Kyrene School District is in the midst of installing and implementing a state-of-the-art security system at every district school.

As one district administrator put it, "We are taking safety and security very seriously."

Video surveillance is one part in a three-pronged system, along with keyless entry to school buildings and security monitoring. The system is in place at 10 Kyrene schools thus far.

Cameras are being installed on every campus, which are recording all day every day and monitored by a third-party security company.

Access is limited to the principal and vice principal of the schools, a team at the Kyrene district, and an employee at Amer-X, the Scottsdale-based security company who installed the cameras.

The security monitoring system is quite advanced. Users can zoom in or out and rotate the camera left and right, all in high definition. Video can also be recalled from up to a year before.

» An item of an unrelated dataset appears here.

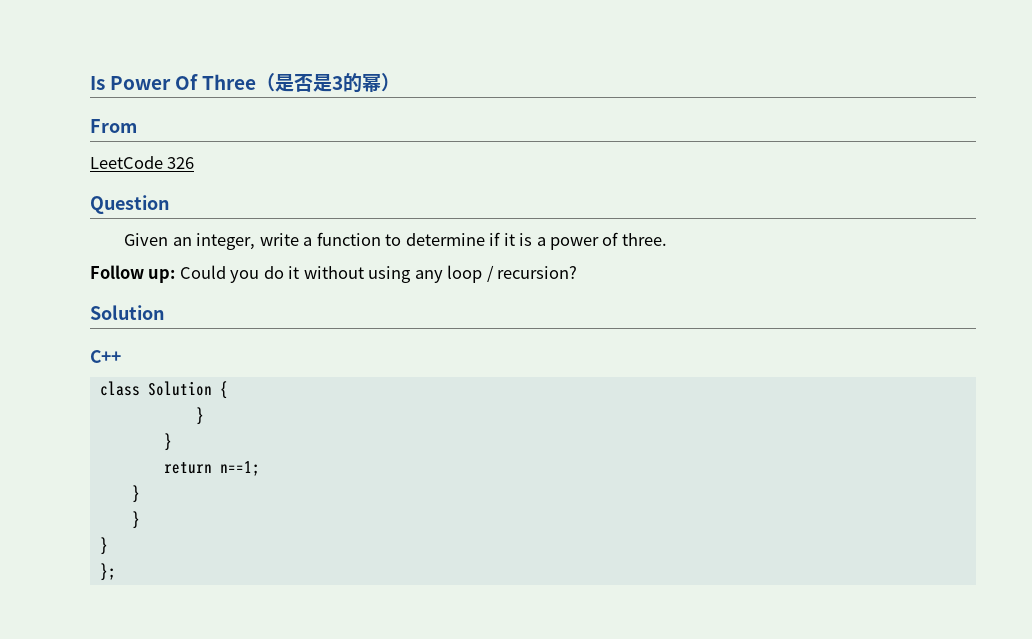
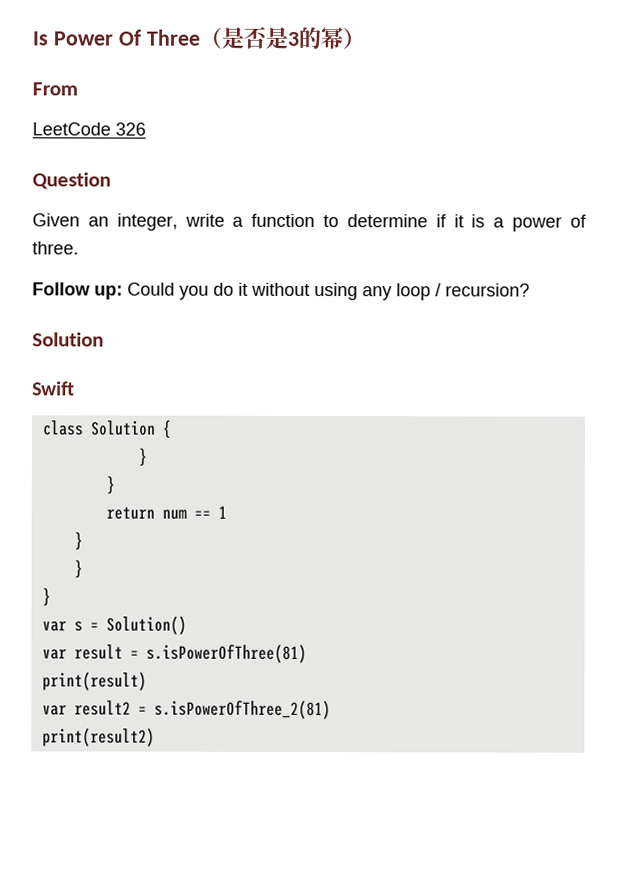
[90,350,121,363] C++ -> [32,381,75,396] Swift
[219,461,260,476] n==1; -> [161,505,227,520] num == 1
[99,563,116,581] }; -> [41,615,187,635] [41,643,307,663] [41,671,147,691] [41,699,331,720] [41,727,155,747] var s = Solution() // var result = s.isPowerOfThree(81) // print(result) // var result2 = s.isPowerOfThree_2(81) // print(result2)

The current system was first installed at Kyrene de la Colina in 2008 after being approved in 2005. Kelvin Inouye, principal at Colina, said the integration of his 49-camera system was seamless and it is now a part of his everyday routine.

"When I get to school in the morning, I can turn on the program and in 90 seconds I can see the entire outside campus," he said. "So if I see trash, or a fallen tree branch or something, I know exactly where it is and can remove it."

After the district received funding, provided by a voter initiative approved in 2005, they worked closely with Amer-X developing a program that would provide the highest level of security.

Karin Smith, chief financial officer at Kyrene, said a team of district administrators, along with Amer-X, would get together every week to review designs and blueprints to be able to make each school's system unique. They would then go to that school's officials to seek their input.

"It is a very comprehensive program," Smith said. "It's important to us because there's a community that trusts us and puts their children in our hands. People feel like their campus is more secure."

Cameras on Kyrene buses were already in place, but now there is 24-hour surveillance on parking lots, playgrounds and all doors leading into the school.

Inouye said there has been several, light-hearted, cases involving students caught on camera doing something they probably were not supposed to be doing.

"It's hard for them to argue when they see themselves right there, in video," he said. "Most will just come clean right there."

While the system works as a deterrent against students, it is in place, Smith said, to protect against the bigger threats like theft, vandalism and campus intruders.

"We have a crisis team that, when something happens, they are always ready," she said. "If I hear something is happening on a particular campus, I can bring up that security footage (at the district office) right away."

But even when all schools have their system in place, Smith said, the job is never done.

"We will always be looking to improve our security," she said.